Today I received an email directed to a list of coverage nerds from Tim Wahl, CIC, a Missouri agent. The email included a link to this news story:
“A SWAT Team Tore Down This Woman’s Home and Left Her With a $50,000 Bill”
In this case, the property owner not only suffered direct damage, but as a result of the shootout (especially the suicide), she experienced a loss in the form of the diminished market value of the home.
This incident reminded me of a claim some years ago where bank robbers barricaded themselves in a small downtown grocery store as the police surrounded them. Long story short, the store suffered significant damage from ammunition rounds and tear gas. The claim was denied by the insurance company, citing this exclusion:
Seizure or destruction of property by order of governmental authority. But we will pay for loss or damage caused by or resulting from acts of destruction ordered by governmental authority and taken at the time of a fire to prevent its spread, if the fire would be covered under this Coverage Part.
In this case, the police were not liable either under a governmental immunity statute. Under these laws, recovery from a governmental authority may be minor or nonexistent. These incidents are not common, but they are also not rare.
We have seen the kind of damage to property that can occur from active shooter episodes in recent years. While a relatively minor claim, we saw a homeowner’s boat riddled with bullet holes when one of the Boston Marathon bombers was cornered in the boat.
Historically, this type of exclusion exists to preclude coverage for government-mandated seizure or destruction of condemned property as a public safety hazard or RICO seizures of property. It is understandable and socially desirable for insurers to deny claims for property damage arising from criminal acts of the insured. But for situations like this, innocent insureds have suffered fortuitous losses.
A similar exclusion can be found in auto policies. For example, the ISO personal auto policy excludes:
A total loss to “your covered auto” or any “non-owned auto” due to destruction or confiscation by governmental or civil authorities.
This Exclusion (6.) does not apply to the interested of Loss Payees in “your covered auto”.
I’m personally aware of two claims where vehicles were stolen and later used in the commission of a felony. In one case, law enforcement impounded the vehicle for over a year while the case was tried. The innocent insured was denied compensation by both law enforcement and the insurance company. If the auto was stolen, the insured would have been entitled to compensation…from the standpoint of the insured, confiscation by the police is just as fortuitous of a loss as theft by a criminal.

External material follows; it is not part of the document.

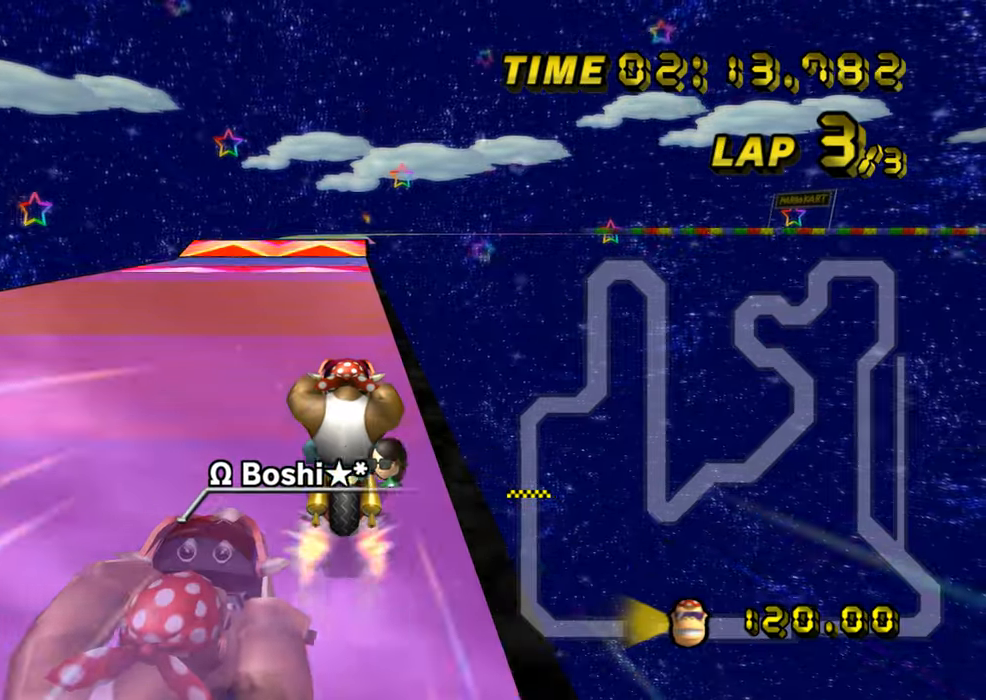
{"buttons": ["A"], "left_stick": "right", "events": [[250, "left_stick", "right"]]}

As you can see, in the exclusion above, an exception is made for an innocent loss payee. So, why not an exception for innocent insureds? If and when the vehicle is released, the insured could perhaps have the option of keeping the monetary settlement or returning it to the insurer in exchange for the vehicle.
What do you think? Feel free to Comment below.
Latest posts by Bill Wilson (see all)
- Free Articles You Can Reprint - August 30, 2022
- How Much PAP Loss of Use Coverage Do I Need? The Newest Reason to Buy the Rental Car LDW? - August 30, 2022
- Maintaining AI Status After Completion of Work - August 30, 2022
In criminal litigation, this could mean the difference in obtaining a conviction or not. If your alleged victim is not willing to participate and testify, because they aren’t getting help with the real-life impacts, then many cases won’t be able to proceed and can end up being dismissed.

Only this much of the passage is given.